• [TASK OBJECTIVE]: Report each line in the rows below that contains the string "Alagoas", and copy every such line in full. Case counts.

• [RECORDS PROVIDED]:
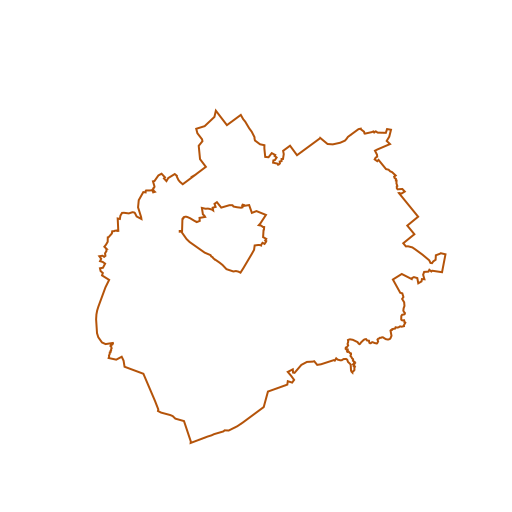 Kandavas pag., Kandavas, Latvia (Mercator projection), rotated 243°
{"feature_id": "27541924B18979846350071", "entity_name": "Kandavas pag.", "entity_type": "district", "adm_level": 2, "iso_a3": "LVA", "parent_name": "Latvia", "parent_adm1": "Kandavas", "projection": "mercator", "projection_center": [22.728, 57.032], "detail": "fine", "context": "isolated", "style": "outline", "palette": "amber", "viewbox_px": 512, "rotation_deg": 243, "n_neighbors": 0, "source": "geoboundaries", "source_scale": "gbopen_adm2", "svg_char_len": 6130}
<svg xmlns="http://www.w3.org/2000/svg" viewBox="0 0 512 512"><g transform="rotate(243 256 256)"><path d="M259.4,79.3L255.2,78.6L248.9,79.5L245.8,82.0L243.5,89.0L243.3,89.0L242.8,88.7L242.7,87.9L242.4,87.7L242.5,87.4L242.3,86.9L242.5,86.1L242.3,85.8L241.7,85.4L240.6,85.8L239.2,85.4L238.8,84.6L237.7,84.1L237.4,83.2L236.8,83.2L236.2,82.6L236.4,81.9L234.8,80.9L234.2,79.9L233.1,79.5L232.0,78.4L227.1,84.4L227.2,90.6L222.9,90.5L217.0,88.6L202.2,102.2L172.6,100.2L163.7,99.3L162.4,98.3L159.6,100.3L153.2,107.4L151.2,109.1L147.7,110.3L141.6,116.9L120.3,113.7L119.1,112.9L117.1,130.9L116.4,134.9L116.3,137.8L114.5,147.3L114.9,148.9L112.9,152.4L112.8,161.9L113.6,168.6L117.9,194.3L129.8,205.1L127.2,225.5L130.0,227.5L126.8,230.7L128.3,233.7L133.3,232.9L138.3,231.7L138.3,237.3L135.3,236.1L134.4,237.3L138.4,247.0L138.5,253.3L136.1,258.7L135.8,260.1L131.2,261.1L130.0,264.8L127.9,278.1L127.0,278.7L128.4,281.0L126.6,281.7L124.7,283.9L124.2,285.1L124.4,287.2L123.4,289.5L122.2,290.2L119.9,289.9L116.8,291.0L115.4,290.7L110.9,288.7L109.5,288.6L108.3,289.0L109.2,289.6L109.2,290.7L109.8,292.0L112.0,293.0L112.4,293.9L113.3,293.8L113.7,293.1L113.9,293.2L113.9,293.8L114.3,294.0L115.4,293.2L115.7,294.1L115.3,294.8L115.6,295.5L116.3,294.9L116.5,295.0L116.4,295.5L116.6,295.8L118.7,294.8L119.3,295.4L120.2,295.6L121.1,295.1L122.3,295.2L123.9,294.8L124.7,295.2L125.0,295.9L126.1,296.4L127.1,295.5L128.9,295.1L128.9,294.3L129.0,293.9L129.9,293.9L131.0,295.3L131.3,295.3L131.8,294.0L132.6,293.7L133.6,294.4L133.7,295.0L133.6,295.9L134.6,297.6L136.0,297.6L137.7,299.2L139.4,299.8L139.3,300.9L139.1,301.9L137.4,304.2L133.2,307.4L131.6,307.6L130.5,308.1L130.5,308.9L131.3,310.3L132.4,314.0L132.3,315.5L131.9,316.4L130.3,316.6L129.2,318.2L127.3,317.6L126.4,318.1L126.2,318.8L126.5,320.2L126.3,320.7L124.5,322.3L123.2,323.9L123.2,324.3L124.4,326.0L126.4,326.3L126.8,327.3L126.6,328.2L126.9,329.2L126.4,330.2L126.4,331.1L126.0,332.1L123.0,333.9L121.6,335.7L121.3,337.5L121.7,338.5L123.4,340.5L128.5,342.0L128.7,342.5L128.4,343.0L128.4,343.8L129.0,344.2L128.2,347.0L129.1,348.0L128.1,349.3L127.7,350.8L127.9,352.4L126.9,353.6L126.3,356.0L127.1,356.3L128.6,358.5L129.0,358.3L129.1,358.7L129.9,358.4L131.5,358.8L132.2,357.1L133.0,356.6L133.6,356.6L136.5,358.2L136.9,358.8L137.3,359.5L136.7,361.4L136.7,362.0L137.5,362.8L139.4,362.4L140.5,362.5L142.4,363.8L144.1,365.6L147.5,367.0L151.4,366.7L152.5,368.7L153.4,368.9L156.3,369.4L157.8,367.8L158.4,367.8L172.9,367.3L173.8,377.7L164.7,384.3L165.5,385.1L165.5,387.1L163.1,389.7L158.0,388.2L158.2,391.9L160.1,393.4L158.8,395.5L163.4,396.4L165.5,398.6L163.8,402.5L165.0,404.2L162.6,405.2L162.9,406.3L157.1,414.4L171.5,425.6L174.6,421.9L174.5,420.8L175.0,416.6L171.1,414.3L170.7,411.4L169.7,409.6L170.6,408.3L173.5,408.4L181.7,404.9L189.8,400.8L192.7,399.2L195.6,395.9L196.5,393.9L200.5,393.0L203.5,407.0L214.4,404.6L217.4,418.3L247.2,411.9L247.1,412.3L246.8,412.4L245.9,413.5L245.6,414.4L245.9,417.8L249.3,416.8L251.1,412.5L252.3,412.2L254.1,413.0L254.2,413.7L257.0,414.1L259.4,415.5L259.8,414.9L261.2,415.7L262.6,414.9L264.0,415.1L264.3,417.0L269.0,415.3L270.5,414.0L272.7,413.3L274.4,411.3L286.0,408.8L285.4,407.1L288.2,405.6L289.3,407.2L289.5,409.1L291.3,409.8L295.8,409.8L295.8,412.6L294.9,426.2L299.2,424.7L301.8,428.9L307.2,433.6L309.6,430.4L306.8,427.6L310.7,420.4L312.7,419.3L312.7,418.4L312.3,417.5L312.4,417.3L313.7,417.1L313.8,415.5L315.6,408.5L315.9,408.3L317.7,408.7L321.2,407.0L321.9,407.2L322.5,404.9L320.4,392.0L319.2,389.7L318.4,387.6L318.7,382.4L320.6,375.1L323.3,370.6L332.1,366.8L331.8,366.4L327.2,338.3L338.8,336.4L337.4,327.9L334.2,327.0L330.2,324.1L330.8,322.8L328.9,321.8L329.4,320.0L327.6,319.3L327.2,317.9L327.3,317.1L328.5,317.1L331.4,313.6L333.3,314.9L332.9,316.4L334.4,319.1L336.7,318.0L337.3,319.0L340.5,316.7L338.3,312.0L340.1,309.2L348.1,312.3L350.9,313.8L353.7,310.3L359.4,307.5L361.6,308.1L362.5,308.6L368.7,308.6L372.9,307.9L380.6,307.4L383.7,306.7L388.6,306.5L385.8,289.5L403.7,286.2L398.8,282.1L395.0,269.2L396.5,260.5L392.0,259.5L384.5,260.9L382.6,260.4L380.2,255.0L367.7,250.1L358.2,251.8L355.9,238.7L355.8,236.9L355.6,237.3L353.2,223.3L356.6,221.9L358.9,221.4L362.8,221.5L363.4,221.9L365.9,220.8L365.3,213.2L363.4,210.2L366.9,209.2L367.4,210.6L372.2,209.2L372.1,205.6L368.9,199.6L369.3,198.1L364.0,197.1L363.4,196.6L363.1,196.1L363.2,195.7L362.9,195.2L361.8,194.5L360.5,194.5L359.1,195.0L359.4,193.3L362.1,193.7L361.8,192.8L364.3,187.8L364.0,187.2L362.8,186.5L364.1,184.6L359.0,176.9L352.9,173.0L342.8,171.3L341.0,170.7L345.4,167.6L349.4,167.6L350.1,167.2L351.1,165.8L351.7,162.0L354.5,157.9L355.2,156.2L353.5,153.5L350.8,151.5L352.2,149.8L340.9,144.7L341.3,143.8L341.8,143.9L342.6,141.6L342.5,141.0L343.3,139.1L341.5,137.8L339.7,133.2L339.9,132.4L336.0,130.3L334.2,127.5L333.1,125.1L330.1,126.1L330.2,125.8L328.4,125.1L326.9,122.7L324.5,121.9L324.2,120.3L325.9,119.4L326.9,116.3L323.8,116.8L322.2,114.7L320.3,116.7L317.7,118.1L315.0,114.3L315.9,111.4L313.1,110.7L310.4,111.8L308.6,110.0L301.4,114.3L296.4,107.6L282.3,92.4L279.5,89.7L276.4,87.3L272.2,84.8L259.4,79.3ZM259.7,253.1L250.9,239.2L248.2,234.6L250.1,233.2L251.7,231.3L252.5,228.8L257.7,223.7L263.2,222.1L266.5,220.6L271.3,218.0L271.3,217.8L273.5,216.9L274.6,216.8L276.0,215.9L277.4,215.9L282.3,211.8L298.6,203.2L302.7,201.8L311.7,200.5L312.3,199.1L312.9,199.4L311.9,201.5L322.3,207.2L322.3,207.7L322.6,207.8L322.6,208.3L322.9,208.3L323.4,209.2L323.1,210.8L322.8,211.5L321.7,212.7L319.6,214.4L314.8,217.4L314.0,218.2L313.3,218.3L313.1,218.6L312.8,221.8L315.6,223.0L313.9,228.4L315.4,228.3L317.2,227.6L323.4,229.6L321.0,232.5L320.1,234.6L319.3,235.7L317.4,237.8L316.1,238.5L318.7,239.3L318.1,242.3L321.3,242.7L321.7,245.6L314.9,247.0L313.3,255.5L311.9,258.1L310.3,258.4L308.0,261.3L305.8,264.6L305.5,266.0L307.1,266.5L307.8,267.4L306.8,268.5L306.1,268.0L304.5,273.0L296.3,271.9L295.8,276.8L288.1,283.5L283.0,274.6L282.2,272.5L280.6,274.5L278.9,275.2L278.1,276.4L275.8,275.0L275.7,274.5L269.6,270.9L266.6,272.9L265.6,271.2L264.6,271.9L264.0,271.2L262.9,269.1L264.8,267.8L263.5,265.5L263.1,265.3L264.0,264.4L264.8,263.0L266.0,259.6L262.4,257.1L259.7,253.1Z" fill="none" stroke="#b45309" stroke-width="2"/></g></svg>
==
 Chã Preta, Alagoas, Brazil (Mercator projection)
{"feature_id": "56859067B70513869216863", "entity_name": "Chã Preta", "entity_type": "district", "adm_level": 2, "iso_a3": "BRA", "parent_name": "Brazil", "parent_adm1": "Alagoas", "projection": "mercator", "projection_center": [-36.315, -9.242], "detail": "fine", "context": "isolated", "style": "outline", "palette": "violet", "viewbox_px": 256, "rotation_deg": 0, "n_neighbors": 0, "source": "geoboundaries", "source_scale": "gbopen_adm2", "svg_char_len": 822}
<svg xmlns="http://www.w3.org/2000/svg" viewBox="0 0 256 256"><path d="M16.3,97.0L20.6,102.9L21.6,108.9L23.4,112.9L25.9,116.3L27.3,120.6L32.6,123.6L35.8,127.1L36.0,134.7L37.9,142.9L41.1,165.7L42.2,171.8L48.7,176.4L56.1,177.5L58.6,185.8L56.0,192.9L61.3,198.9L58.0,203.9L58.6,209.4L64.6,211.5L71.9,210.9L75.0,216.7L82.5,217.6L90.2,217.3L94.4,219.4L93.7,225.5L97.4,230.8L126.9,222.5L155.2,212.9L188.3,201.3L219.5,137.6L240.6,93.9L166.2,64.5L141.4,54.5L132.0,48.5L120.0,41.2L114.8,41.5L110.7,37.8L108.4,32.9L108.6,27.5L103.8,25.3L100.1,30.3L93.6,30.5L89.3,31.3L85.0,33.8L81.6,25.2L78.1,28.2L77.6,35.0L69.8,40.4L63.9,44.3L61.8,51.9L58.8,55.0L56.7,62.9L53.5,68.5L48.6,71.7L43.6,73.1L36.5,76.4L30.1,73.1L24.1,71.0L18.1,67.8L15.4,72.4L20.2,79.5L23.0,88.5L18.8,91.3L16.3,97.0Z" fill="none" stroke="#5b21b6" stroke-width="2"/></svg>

• [EXERCISE OUTPUT]:
 Chã Preta, Alagoas, Brazil (Mercator projection)
{"feature_id": "56859067B70513869216863", "entity_name": "Chã Preta", "entity_type": "district", "adm_level": 2, "iso_a3": "BRA", "parent_name": "Brazil", "parent_adm1": "Alagoas", "projection": "mercator", "projection_center": [-36.315, -9.242], "detail": "fine", "context": "isolated", "style": "outline", "palette": "violet", "viewbox_px": 256, "rotation_deg": 0, "n_neighbors": 0, "source": "geoboundaries", "source_scale": "gbopen_adm2", "svg_char_len": 822}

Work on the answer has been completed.